Your assignment: Retype the text that accompanies each of the records below word for word, keeping its line breaks and leaving the pictures out of your answer.

Supplied records:
────
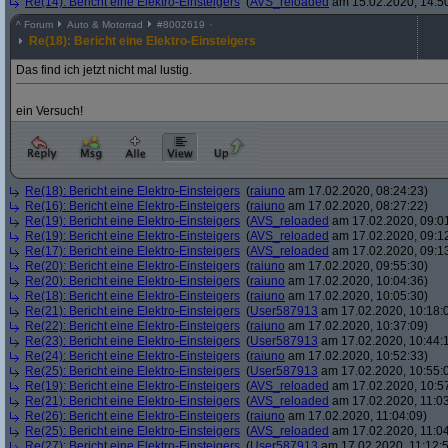
Re(14): Bericht eine Elektro-Einsteigers
(
AVS_reloaded
am 15.02.2020, 14:5
^
Forum
Auto & Motorrad
#
8002619
Re(18): Bericht eine Elektro-Einsteigers
Das find ich jetzt nicht mal lustig.
ein Versuch!
Re(18): Bericht eine Elektro-Einsteigers
(
raiuno
am 17.02.2020, 08:24:23)
Re(16): Bericht eine Elektro-Einsteigers
(
raiuno
am 17.02.2020, 08:27:22)
Re(19): Bericht eine Elektro-Einsteigers
(
AVS_reloaded
am 17.02.2020, 09:0
Re(19): Bericht eine Elektro-Einsteigers
(
AVS_reloaded
am 17.02.2020, 09:1
Re(17): Bericht eine Elektro-Einsteigers
(
AVS_reloaded
am 17.02.2020, 09:1
Re(20): Bericht eine Elektro-Einsteigers
(
raiuno
am 17.02.2020, 09:55:30)
Re(20): Bericht eine Elektro-Einsteigers
(
raiuno
am 17.02.2020, 10:04:36)
Re(18): Bericht eine Elektro-Einsteigers
(
raiuno
am 17.02.2020, 10:05:30)
Re(21): Bericht eine Elektro-Einsteigers
(
User587913
am 17.02.2020, 10:18:
Re(22): Bericht eine Elektro-Einsteigers
(
raiuno
am 17.02.2020, 10:37:09)
Re(23): Bericht eine Elektro-Einsteigers
(
User587913
am 17.02.2020, 10:44:
Re(24): Bericht eine Elektro-Einsteigers
(
raiuno
am 17.02.2020, 10:52:33)
Re(25): Bericht eine Elektro-Einsteigers
(
User587913
am 17.02.2020, 10:55:
Re(19): Bericht eine Elektro-Einsteigers
(
AVS_reloaded
am 17.02.2020, 10:5
Re(21): Bericht eine Elektro-Einsteigers
(
AVS_reloaded
am 17.02.2020, 11:03
Re(26): Bericht eine Elektro-Einsteigers
(
raiuno
am 17.02.2020, 11:04:09)
Re(25): Bericht eine Elektro-Einsteigers
(
AVS_reloaded
am 17.02.2020, 11:04
Re(27): Bericht eine Elektro-Einsteigers
(
User587913
am 17.02.2020, 11:12:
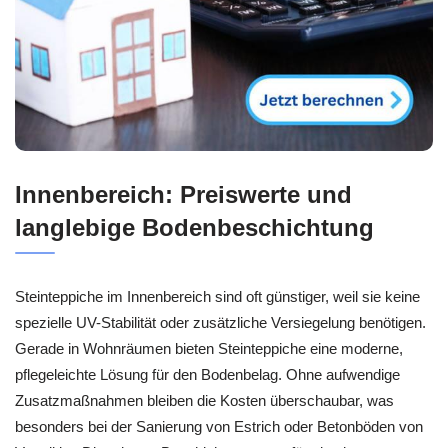
Innenbereich: Preiswerte und
langlebige Bodenbeschichtung
Steinteppiche im Innenbereich sind oft günstiger, weil sie keine
spezielle UV-Stabilität oder zusätzliche Versiegelung benötigen.
Gerade in Wohnräumen bieten Steinteppiche eine moderne,
pflegeleichte Lösung für den Bodenbelag. Ohne aufwendige
Zusatzmaßnahmen bleiben die Kosten überschaubar, was
besonders bei der Sanierung von Estrich oder Betonböden von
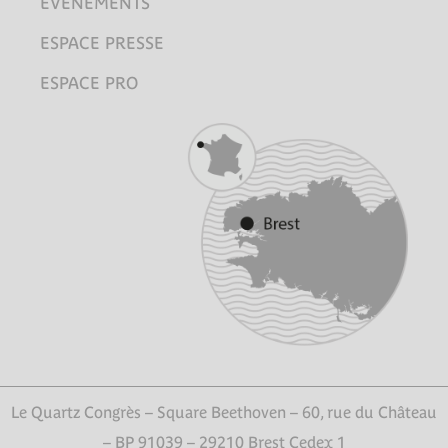
ÉVÈNEMENTS
ESPACE PRESSE
ESPACE PRO
Le Quartz Congrès – Square Beethoven – 60, rue du Château
– BP 91039 – 29210 Brest Cedex 1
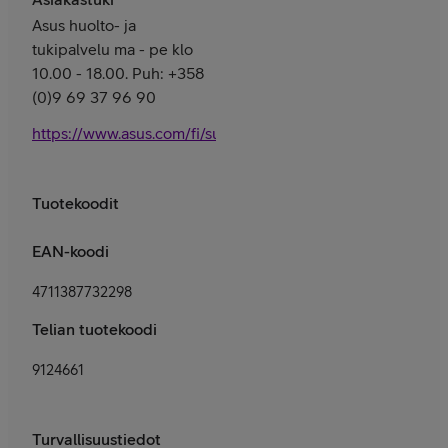
Asus huolto- ja
tukipalvelu ma - pe klo
10.00 - 18.00. Puh: +358
(0)9 69 37 96 90
https://www.asus.com/fi/support/
Tuotekoodit
EAN-koodi
4711387732298
Telian tuotekoodi
9124661
Turvallisuustiedot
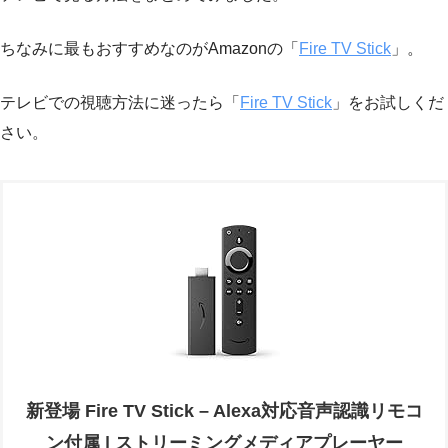
ちなみに最もおすすめなのがAmazonの「
Fire TV Stick
」。
テレビでの視聴方法に迷ったら「
Fire TV Stick
」をお試しくだ
さい。
新登場 Fire TV Stick – Alexa対応音声認識リモコ
ン付属 | ストリーミングメディアプレーヤー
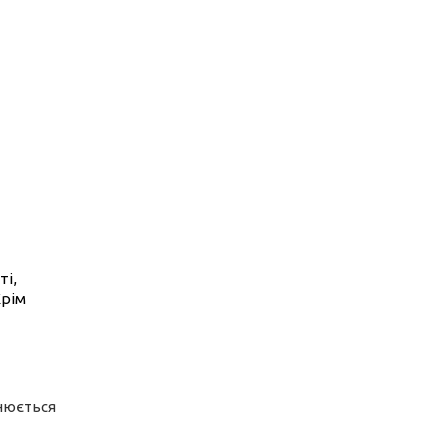
ті,
Крім
інюється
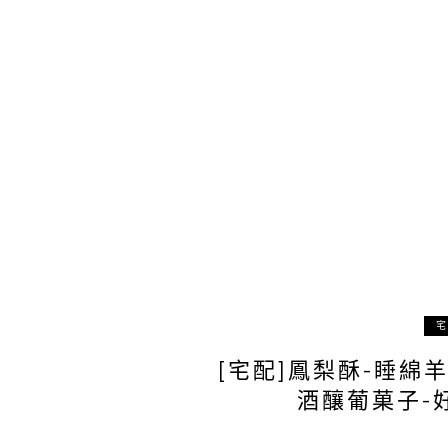
宅
[宅配]鳳梨酥-睡綿羊
酒釀葡菓子-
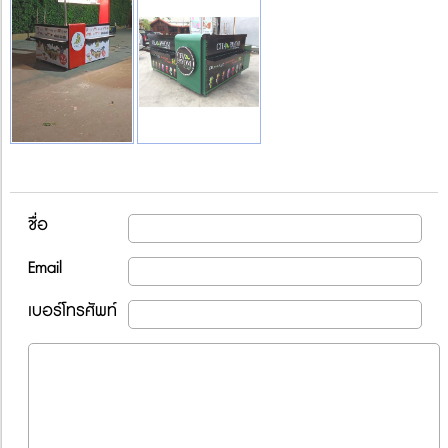
ชื่อ
Email
เบอร์โทรศัพท์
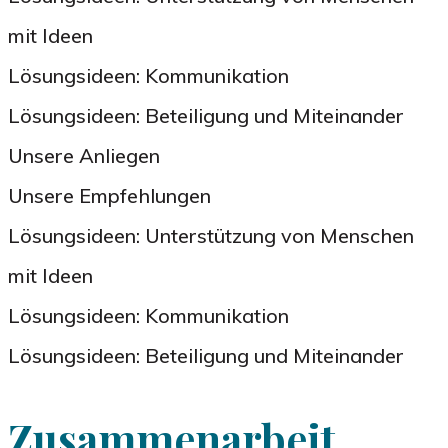
mit Ideen
Lösungsideen: Kommunikation
Lösungsideen: Beteiligung und Miteinander
Unsere Anliegen
Unsere Empfehlungen
Lösungsideen: Unterstützung von Menschen
mit Ideen
Lösungsideen: Kommunikation
Lösungsideen: Beteiligung und Miteinander
Zusammenarbeit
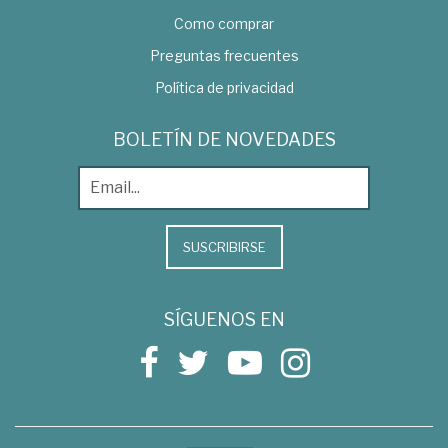
Como comprar
Preguntas frecuentes
Política de privacidad
BOLETÍN DE NOVEDADES
SUSCRIBIRSE
SÍGUENOS EN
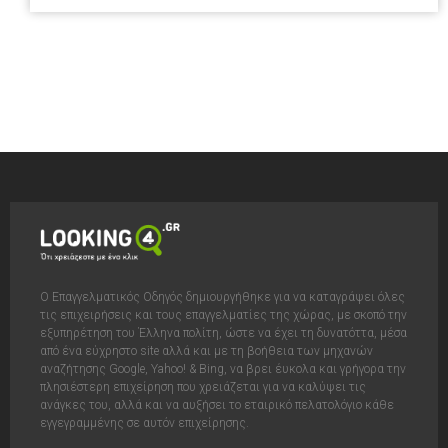
Ο Επαγγελματικός Οδηγός δημιουργήθηκε για να καταγράψει όλες
τις επιχειρήσεις και τους επαγγελματίες της χώρας, με σκοπό την
εξυπηρέτηση του Έλληνα πολίτη, ώστε να έχει τη δυνατόττα, μέσα
από ένα εύχρηστο site αλλά και με τη βοήθεια των μηχανών
αναζήτησης Google, Yahoo! & Bing, να βρει έυκολα και γρήγορα την
πλησιέστερη επιχείρηση που χρειάζεται για να καλύψει τις
ανάγκες του, αλλά και να αυξήσει το εταιρικό πελατολόγιο κάθε
εγγεγραμμένης σε αυτόν επιχείρησης.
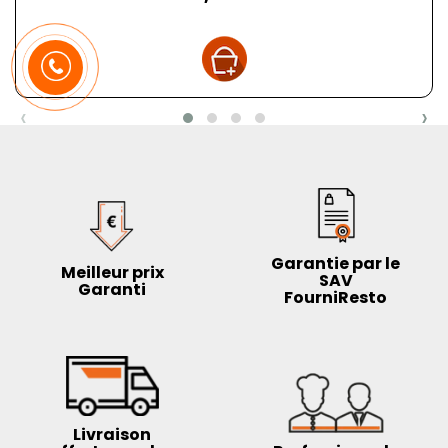
‹
›
Garantie par le
Meilleur prix
SAV
Garanti
FourniResto
Livraison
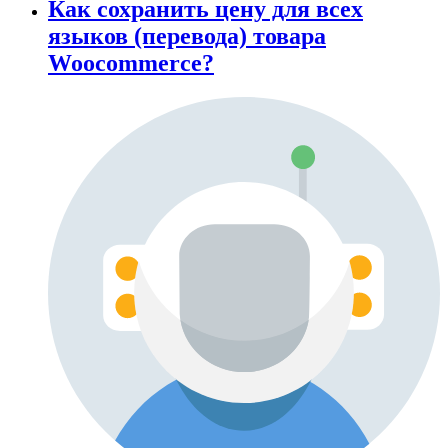
Как сохранить цену для всех
языков (перевода) товара
Woocommerce?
────
Solution for this exercise:
Re(14): Bericht eine Elektro-Einsteigers
(
AVS_reloaded
am 15.02.2020, 14:5
^
Forum
Auto & Motorrad
#
8002619
Re(18): Bericht eine Elektro-Einsteigers
Das find ich jetzt nicht mal lustig.
ein Versuch!
Re(18): Bericht eine Elektro-Einsteigers
(
raiuno
am 17.02.2020, 08:24:23)
Re(16): Bericht eine Elektro-Einsteigers
(
raiuno
am 17.02.2020, 08:27:22)
Re(19): Bericht eine Elektro-Einsteigers
(
AVS_reloaded
am 17.02.2020, 09:0
Re(19): Bericht eine Elektro-Einsteigers
(
AVS_reloaded
am 17.02.2020, 09:1
Re(17): Bericht eine Elektro-Einsteigers
(
AVS_reloaded
am 17.02.2020, 09:1
Re(20): Bericht eine Elektro-Einsteigers
(
raiuno
am 17.02.2020, 09:55:30)
Re(20): Bericht eine Elektro-Einsteigers
(
raiuno
am 17.02.2020, 10:04:36)
Re(18): Bericht eine Elektro-Einsteigers
(
raiuno
am 17.02.2020, 10:05:30)
Re(21): Bericht eine Elektro-Einsteigers
(
User587913
am 17.02.2020, 10:18:
Re(22): Bericht eine Elektro-Einsteigers
(
raiuno
am 17.02.2020, 10:37:09)
Re(23): Bericht eine Elektro-Einsteigers
(
User587913
am 17.02.2020, 10:44:
Re(24): Bericht eine Elektro-Einsteigers
(
raiuno
am 17.02.2020, 10:52:33)
Re(25): Bericht eine Elektro-Einsteigers
(
User587913
am 17.02.2020, 10:55:
Re(19): Bericht eine Elektro-Einsteigers
(
AVS_reloaded
am 17.02.2020, 10:5
Re(21): Bericht eine Elektro-Einsteigers
(
AVS_reloaded
am 17.02.2020, 11:03
Re(26): Bericht eine Elektro-Einsteigers
(
raiuno
am 17.02.2020, 11:04:09)
Re(25): Bericht eine Elektro-Einsteigers
(
AVS_reloaded
am 17.02.2020, 11:04
Re(27): Bericht eine Elektro-Einsteigers
(
User587913
am 17.02.2020, 11:12:
Innenbereich: Preiswerte und
langlebige Bodenbeschichtung
Steinteppiche im Innenbereich sind oft günstiger, weil sie keine
spezielle UV-Stabilität oder zusätzliche Versiegelung benötigen.
Gerade in Wohnräumen bieten Steinteppiche eine moderne,
pflegeleichte Lösung für den Bodenbelag. Ohne aufwendige
Zusatzmaßnahmen bleiben die Kosten überschaubar, was
besonders bei der Sanierung von Estrich oder Betonböden von
ÉVÈNEMENTS
ESPACE PRESSE
ESPACE PRO
Le Quartz Congrès – Square Beethoven – 60, rue du Château
– BP 91039 – 29210 Brest Cedex 1
Asus huolto- ja
tukipalvelu ma - pe klo
10.00 - 18.00. Puh: +358
(0)9 69 37 96 90
https://www.asus.com/fi/support/
Tuotekoodit
EAN-koodi
4711387732298
Telian tuotekoodi
9124661
Turvallisuustiedot
ちなみに最もおすすめなのがAmazonの「
Fire TV Stick
」。
テレビでの視聴方法に迷ったら「
Fire TV Stick
」をお試しくだ
さい。
新登場 Fire TV Stick – Alexa対応音声認識リモコ
ン付属 | ストリーミングメディアプレーヤー
ті,
Крім
інюється
宅
[宅配]鳳梨酥-睡綿羊
酒釀葡菓子-
ชื่อ
Email
เบอร์โทรศัพท์
mit Ideen
Lösungsideen: Kommunikation
Lösungsideen: Beteiligung und Miteinander
Unsere Anliegen
Unsere Empfehlungen
Lösungsideen: Unterstützung von Menschen
mit Ideen
Lösungsideen: Kommunikation
Lösungsideen: Beteiligung und Miteinander
Zusammenarbeit
Como comprar
Preguntas frecuentes
Política de privacidad
BOLETÍN DE NOVEDADES
SUSCRIBIRSE
SÍGUENOS EN
Ο Επαγγελματικός Οδηγός δημιουργήθηκε για να καταγράψει όλες
τις επιχειρήσεις και τους επαγγελματίες της χώρας, με σκοπό την
εξυπηρέτηση του Έλληνα πολίτη, ώστε να έχει τη δυνατόττα, μέσα
από ένα εύχρηστο site αλλά και με τη βοήθεια των μηχανών
αναζήτησης Google, Yahoo! & Bing, να βρει έυκολα και γρήγορα την
πλησιέστερη επιχείρηση που χρειάζεται για να καλύψει τις
ανάγκες του, αλλά και να αυξήσει το εταιρικό πελατολόγιο κάθε
εγγεγραμμένης σε αυτόν επιχείρησης.
‹
›
Garantie par le
Meilleur prix
SAV
Garanti
FourniResto
Livraison
Как сохранить цену для всех
языков (перевода) товара
Woocommerce?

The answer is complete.